Even with the series firmly couched in comedy, it's still an absolutely delight to see Rudd stretch his legs on the border of Walter White territory for a while. It will also not put a single dent in the acting persona he's spent a quarter-century building.

The Persona: Teen Heartthrob

As the memes have proven, Rudd doesn't age, a fact that would make a revival of Clueless deeply unsettling.

Rudd's career has three distinct eras. Early Supporting Actor Success, which allowed him some room to experiment with what kind of performer he wanted to be. That includes co-starring in Neil LaBute's The Shape of Things as a sad sack molded viciously into a hunk — his most interesting work to date.

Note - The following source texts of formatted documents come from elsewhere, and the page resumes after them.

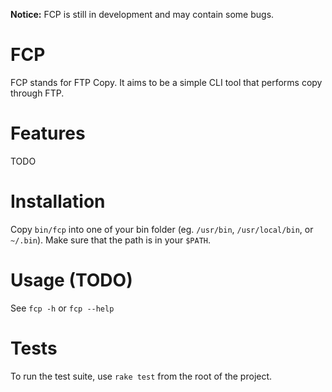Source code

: **Notice:** FCP is still in development and may contain some bugs.

# FCP

FCP stands for FTP Copy. It aims to be a simple CLI tool that performs copy
through FTP.

# Features

TODO

# Installation

Copy `bin/fcp` into one of your bin folder (eg. `/usr/bin`, `/usr/local/bin`,
or `~/.bin`). Make sure that the path is in your `$PATH`.

# Usage (TODO)

See `fcp -h` or `fcp --help`

# Tests

To run the test suite, use `rake test` from the root of the project.
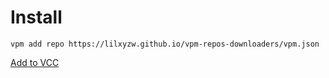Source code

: # Install

`vpm add repo https://lilxyzw.github.io/vpm-repos-downloaders/vpm.json`

[Add to VCC](https://lilxyzw.github.io/vpm-repos-downloaders/redirect.html)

Then came Judd Apatow Team Member, which has kept him consistently working from starring roles to cameos with the usual suspects. Finally, there's Marvel Blockbuster and Beyond. We still have to see where that kind of fame takes him, but it's likely that he'll continue to be the consistent version of himself on screen we've always seen.

It's worth mentioning that Scott Lang is Paul Rudd. The actor plays him no differently than he does most of his roles. Other than Apatow scripts that allow for some outrageousness and the Wet Hot world where he's lovably cruel, he's got a lane.

That's not a knock. Rudd is a human pop song. His performances are the rare sweet spot of movie star power that you could see yourself borrowing a cup of sugar from. He's wildly untouchable and effortlessly approachable. At least on screen. That takes a severe talent.